Generates a random matrix from the normal distribution using the Box-Muller method.

Parameters:
  • A[out] Output Matrix

  • mu[in] mean value

  • sigma[in] standard deviation

template<std::floating_point T, template<typename, typename> typename S>
inline void normal(Vector<T, Host, S> &vec, T mu = 0.0, T sigma = 1.0)

Generates a random vector from the normal distribution using the Box-Muller method.

Parameters:
  • vec[out] Output Vector

  • mu[in] mean value

  • sigma[in] standard deviation

template<Complex T>
inline T normal(T mu = 0.0, T sigma = 1.0)

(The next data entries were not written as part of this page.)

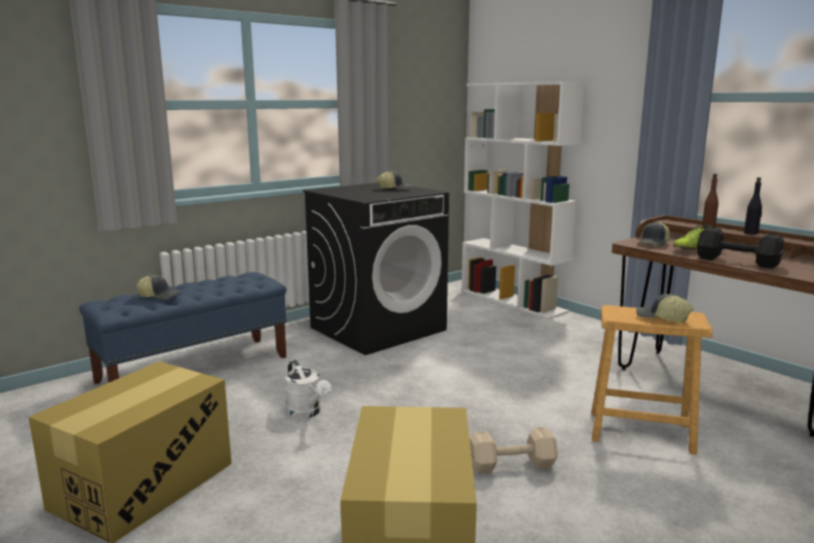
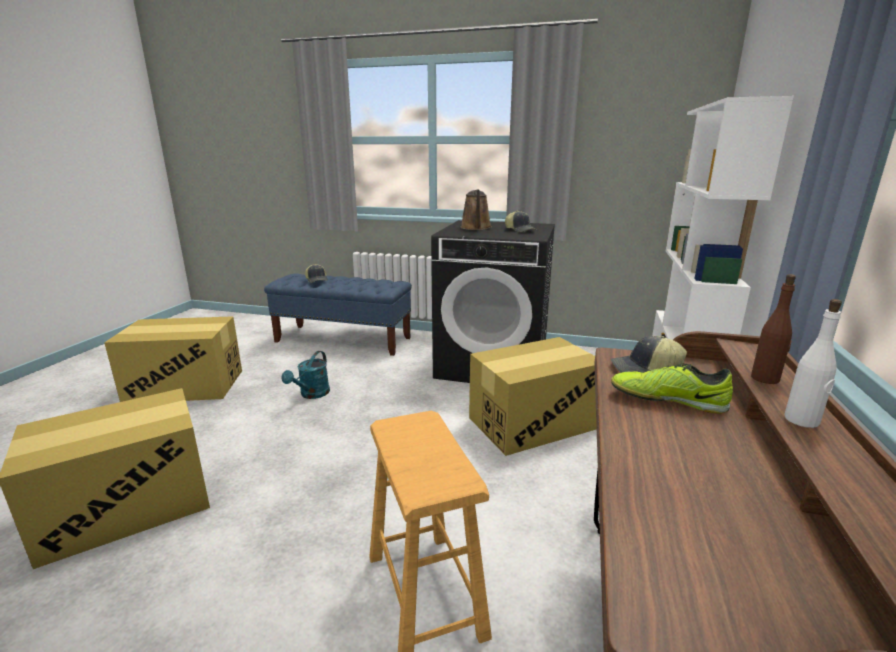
camera: 55 degrees right, 5 degrees up
(307, 412) = (311, 394): white watering can -> turquoise watering can
(358, 192) = (476, 228): none -> brown watering can
(489, 346) = (533, 423): none -> cardboard box
(513, 465) = (282, 517): beige dumbbell -> none
(662, 318) = (416, 459): cap -> none
(739, 262) = (643, 450): black dumbbell -> none
(751, 233) = (802, 420): black bottle -> white bottle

Generates a random number from the normal distribution using the Box-Muller method.

Parameters:
  • mu[in] mean value

  • sigma[in] standard deviation

Returns:

A random floating-point number

template<std::floating_point T>
inline std::tuple<T, T> normal2(T mu = 0.0, T sigma = 1.0)

Generates two random numbers from the normal distribution using the Box-Muller method.

Parameters:
  • mu[in] mean value

  • sigma[in] standard deviation

Returns:

Two random floating-point numbers

Public Static Attributes

static constexpr short bytes = RandomEngine::bytes

The number of bytes generated.

static constexpr uint64_t max_val = RandomEngine::max_val

The largest possible value generated.

static constexpr uint64_t min_val = RandomEngine::min_val

The smallest possible value generated.